The panels he brought to the City Council meeting may not look like much, but Dick Co says they are one of the keys to his plan for an Evanston Development Cooperative that would build energy-efficient, affordable housing while creating jobs in the community.
Co, an assistant professor of chemistry at Northwestern University, says he plans to leave that job soon to work full time on setting up the cooperative. He says its first efforts would involve building accessory dwelling units in Evanston neighborhoods.
Co was the faculty director for a team of Northwestern students that last year won awards in the U.S. Department of Energy's Solar Decathlon for the energy-efficient house they'd built on campus and transported to Denver for the competition.
The highly-insulated prefabricated panels he plans to use are now manufactured out-of-state, but Co says he eventually hopes to be able to license the technology and make them here.
Co says the cooperative structure of the business would provide an ownership interest to the workers building the homes.
The homes themselves would be owned individually buy their buyers.
He says he hopes to address the high cost of acquiring land for construction in Evanston by focusing on building accessory dwelling units on house lots that the buyers already own.

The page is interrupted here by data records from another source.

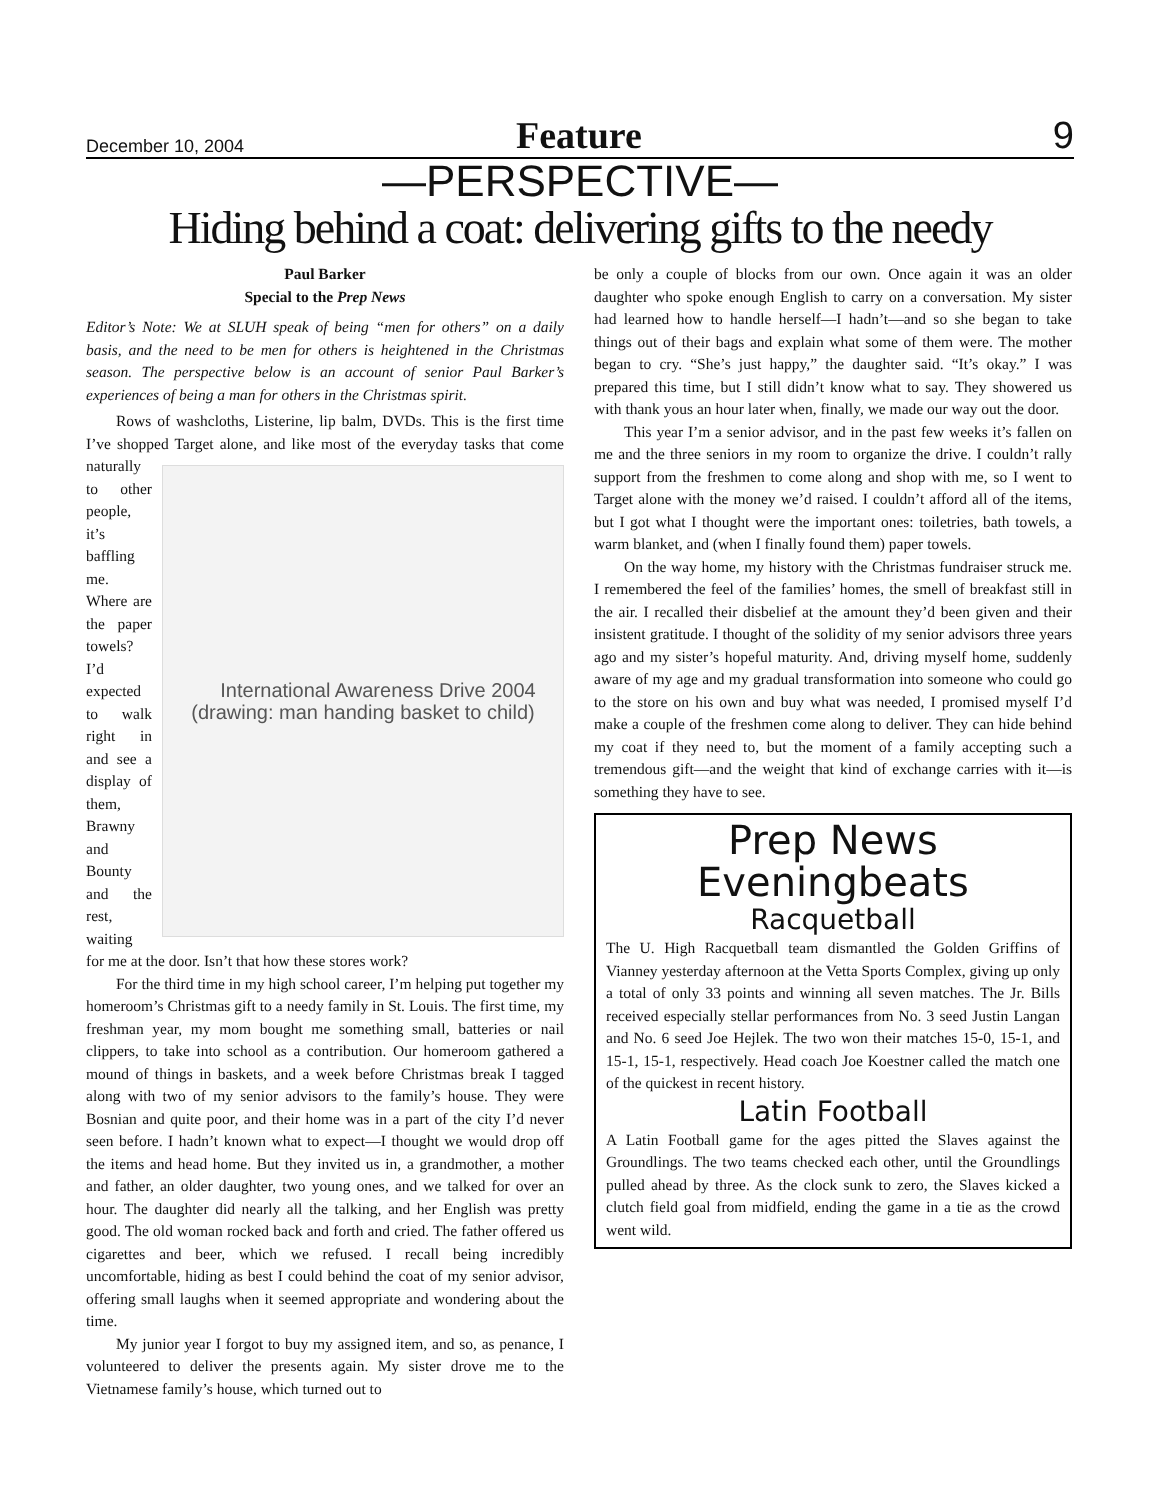December 10, 2004 Feature 9
—PERSPECTIVE—
Hiding behind a coat: delivering gifts to the needy
Paul Barker
Special to the Prep News
Editor’s Note: We at SLUH speak of being “men for others” on a daily basis, and the need to be men for others is heightened in the Christmas season. The perspective below is an account of senior Paul Barker’s experiences of being a man for others in the Christmas spirit.
Rows of washcloths, Listerine, lip balm, DVDs. This is the first time I’ve shopped Target alone, and like most of the everyday tasks that
International Awareness Drive 2004
(drawing: man handing basket to child)
come naturally to other people, it’s baffling me. Where are the paper towels? I’d expected to walk right in and see a display of them, Brawny and Bounty and the rest, waiting for me at the door. Isn’t that how these stores work?
For the third time in my high school career, I’m helping put together my homeroom’s Christmas gift to a needy family in St. Louis. The first time, my freshman year, my mom bought me something small, batteries or nail clippers, to take into school as a contribution. Our homeroom gathered a mound of things in baskets, and a week before Christmas break I tagged along with two of my senior advisors to the family’s house. They were Bosnian and quite poor, and their home was in a part of the city I’d never seen before. I hadn’t known what to expect—I thought we would drop off the items and head home. But they invited us in, a grandmother, a mother and father, an older daughter, two young ones, and we talked for over an hour. The daughter did nearly all the talking, and her English was pretty good. The old woman rocked back and forth and cried. The father offered us cigarettes and beer, which we refused. I recall being incredibly uncomfortable, hiding as best I could behind the coat of my senior advisor, offering small laughs when it seemed appropriate and wondering about the time.
My junior year I forgot to buy my assigned item, and so, as penance, I volunteered to deliver the presents again. My sister drove me to the Vietnamese family’s house, which turned out to
be only a couple of blocks from our own. Once again it was an older daughter who spoke enough English to carry on a conversation. My sister had learned how to handle herself—I hadn’t—and so she began to take things out of their bags and explain what some of them were. The mother began to cry. “She’s just happy,” the daughter said. “It’s okay.” I was prepared this time, but I still didn’t know what to say. They showered us with thank yous an hour later when, finally, we made our way out the door.
This year I’m a senior advisor, and in the past few weeks it’s fallen on me and the three seniors in my room to organize the drive. I couldn’t rally support from the freshmen to come along and shop with me, so I went to Target alone with the money we’d raised. I couldn’t afford all of the items, but I got what I thought were the important ones: toiletries, bath towels, a warm blanket, and (when I finally found them) paper towels.
On the way home, my history with the Christmas fundraiser struck me. I remembered the feel of the families’ homes, the smell of breakfast still in the air. I recalled their disbelief at the amount they’d been given and their insistent gratitude. I thought of the solidity of my senior advisors three years ago and my sister’s hopeful maturity. And, driving myself home, suddenly aware of my age and my gradual transformation into someone who could go to the store on his own and buy what was needed, I promised myself I’d make a couple of the freshmen come along to deliver. They can hide behind my coat if they need to, but the moment of a family accepting such a tremendous gift—and the weight that kind of exchange carries with it—is something they have to see.
Prep News Eveningbeats
Racquetball
The U. High Racquetball team dismantled the Golden Griffins of Vianney yesterday afternoon at the Vetta Sports Complex, giving up only a total of only 33 points and winning all seven matches. The Jr. Bills received especially stellar performances from No. 3 seed Justin Langan and No. 6 seed Joe Hejlek. The two won their matches 15-0, 15-1, and 15-1, 15-1, respectively. Head coach Joe Koestner called the match one of the quickest in recent history.
Latin Football
A Latin Football game for the ages pitted the Slaves against the Groundlings. The two teams checked each other, until the Groundlings pulled ahead by three. As the clock sunk to zero, the Slaves kicked a clutch field goal from midfield, ending the game in a tie as the crowd went wild.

Typically, he says, the co-op's crew might tear down a dilapidated garage at the back of a lot and replace it with a new garage topped by a coach-house style dwelling unit.
He says he still is getting the new business organized, but hopes to have a website launched more fully describing his plans by later this year.
He said he's not asking for any financial assistance from the city now, but wants to discuss how from a regulatory standpoint the work can be done "in a neighborly, interesting and equitable way."